=== Task details ===
In the records below, find every line with the word "hand" and copy it.

(Supplied information begins)

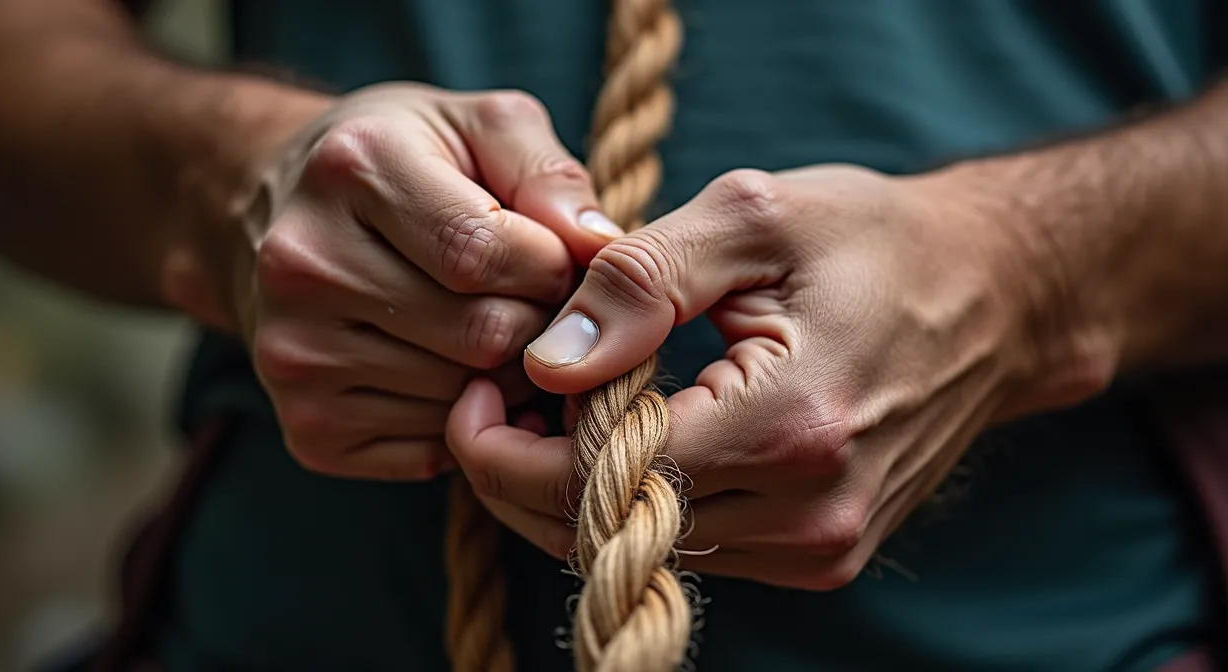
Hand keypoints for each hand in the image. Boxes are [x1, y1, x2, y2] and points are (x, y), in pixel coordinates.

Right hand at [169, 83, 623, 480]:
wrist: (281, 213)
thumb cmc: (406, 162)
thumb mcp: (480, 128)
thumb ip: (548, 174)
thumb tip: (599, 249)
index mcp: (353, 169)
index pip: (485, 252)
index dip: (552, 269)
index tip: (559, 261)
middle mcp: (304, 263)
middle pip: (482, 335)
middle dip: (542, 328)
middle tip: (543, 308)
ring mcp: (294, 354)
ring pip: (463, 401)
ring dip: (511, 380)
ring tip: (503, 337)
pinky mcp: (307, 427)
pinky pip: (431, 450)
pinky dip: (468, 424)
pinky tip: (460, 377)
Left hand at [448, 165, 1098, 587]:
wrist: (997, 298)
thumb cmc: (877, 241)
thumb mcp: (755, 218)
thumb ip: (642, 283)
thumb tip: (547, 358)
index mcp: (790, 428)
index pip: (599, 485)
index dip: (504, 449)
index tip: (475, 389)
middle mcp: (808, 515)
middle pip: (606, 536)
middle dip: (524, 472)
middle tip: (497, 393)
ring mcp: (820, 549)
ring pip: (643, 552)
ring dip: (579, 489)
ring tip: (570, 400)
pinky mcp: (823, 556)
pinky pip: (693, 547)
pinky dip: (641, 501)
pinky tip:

(Supplied information ends)

=== Result of this exercise ===
Hand keypoints for each hand in the image. Boxes are [x1, y1, x2, y2] and points are (x, y), in pixel coordinates.
Right hand at [169, 83, 623, 480]:
Left hand at [448, 165, 1098, 587]:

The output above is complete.